PTFE treatment induces anxiety-like behavior in animals after 8 weeks of intervention, as shown by the open-field test. (A) PTFE mice made significantly fewer entries to the central zone (18.68 ± 2.5 entry, p < 0.0001, n = 21) than CTRL mice (entry attempt = 56.7 ± 8.34, n = 10). (B) The PTFE group spent significantly less time (mean = 68.53 ± 9.9, p < 0.0001, n = 21) in the central zone than the CTRL (mean = 258.7 s ± 31.23, n = 10). (C) Representative activity trace plots of CTRL animals compared with PTFE. (D) The total distance traveled shows no difference between CTRL and PTFE (mean = 77.21 cm ± 7.5, mean = 53.41 ± 5.4, respectively). An unpaired Student’s t-test was used to test statistical significance between PTFE and CTRL groups, with *** p-values < 0.001 and **** p-values < 0.0001 indicating significance.

Figure 5

Exploring the effect of PTFE treatment on memory and learning through the novel object recognition test. (A) Discrimination index of PTFE and CTRL mice in the testing phase, showing a significantly reduced cognitive ability in the PTFE group (mean = −0.043 ± 0.083, p = 0.016, n = 21) compared with the CTRL (mean = 0.24 ± 0.046, n = 13). (B) Recognition index in the testing phase, showing a significantly lower value in the PTFE group (mean = 0.478 ± 0.041, p = 0.0161, n = 21) compared with the CTRL (mean = 0.62 ± 0.023, n = 13). (C) Total distance traveled by animals from both groups is comparable with no significant difference (CTRL = 11.6 ± 1.4, PTFE = 9.15 ± 0.98, p = 0.15). (D) Novel object investigation attempts by the PTFE group (mean = 8.09 ± 1.5 times) were significantly less than attempts by the CTRL (mean = 15.69 ± 3.7, p = 0.037). An unpaired Student’s t-test was used to test statistical significance between PTFE and CTRL groups, with * p-values < 0.05 indicating significance.

Figure 6

Intermittent hypoxia induces the expression of IGFBP4 at the gene level in the liver.
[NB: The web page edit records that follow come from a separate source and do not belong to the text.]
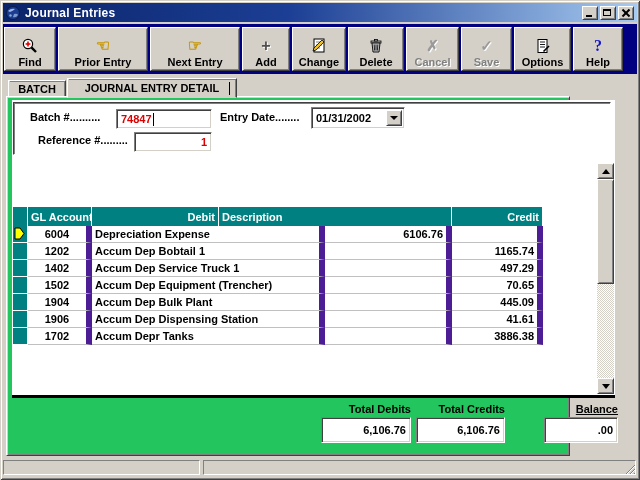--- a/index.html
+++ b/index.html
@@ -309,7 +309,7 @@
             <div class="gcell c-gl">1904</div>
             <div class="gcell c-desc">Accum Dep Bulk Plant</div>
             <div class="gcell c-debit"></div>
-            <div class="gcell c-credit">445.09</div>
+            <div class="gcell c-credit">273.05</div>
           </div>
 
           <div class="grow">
Tongue-induced expansion increased the gene expression of hypoxia markers; (A) HIF1α in PTFE = 1.72 ± 0.28, p = 0.044 compared with CTRL = 1.08 ± 0.08. (B) VEGF expression level in PTFE = 1.24 ± 0.09, p = 0.042 compared with CTRL = 0.903 ± 0.08. (C) IGFBP3 gene expression significantly declined in PTFE = 0.29 ± 0.1, p = 0.025 compared with the CTRL = 0.98 ± 0.29. (D) IGFBP4 gene expression increased significantly in PTFE = 1.51 ± 0.15, p = 0.048 compared with CTRL = 0.93 ± 0.09. An unpaired Student’s t-test was used to test statistical significance between PTFE and CTRL groups, with * p-values < 0.05 indicating significance.

Figure 7

Significant increase in circulating IGFBP4 with intermittent hypoxia. To evaluate the effect of hypoxia on IGFBPs, we quantified circulation. (A) IGFPB1 showing no difference in plasma IGFBP1 levels between baseline (mean = 1.39 ± 0.02 ng/mL) and post-intervention (PTFE = 1.4 ± 0.07 ng/mL, CTRL = 1.34 ± 0.04 ng/mL). (B) No significant change in IGFBP3 levels before (mean = 2.4 ± 0.09 ng/mL) and after intervention (PTFE = 2.54 ± 0.03 ng/mL, CTRL = 2.58 ± 0.02 ng/mL). (C) Circulating IGFBP4 levels showed a significant increase in PTFE group (mean = 23.65 ± 0.67 ng/mL) compared with CTRL (mean = 19.55 ± 1.3 ng/mL) and baseline (mean = 20.2 ± 0.98 ng/mL). Groups comparison was performed with a one-way ANOVA test, and a post hoc Dunnett test was used to correct for multiple comparisons. Statistical significance was determined with ** p-values < 0.01.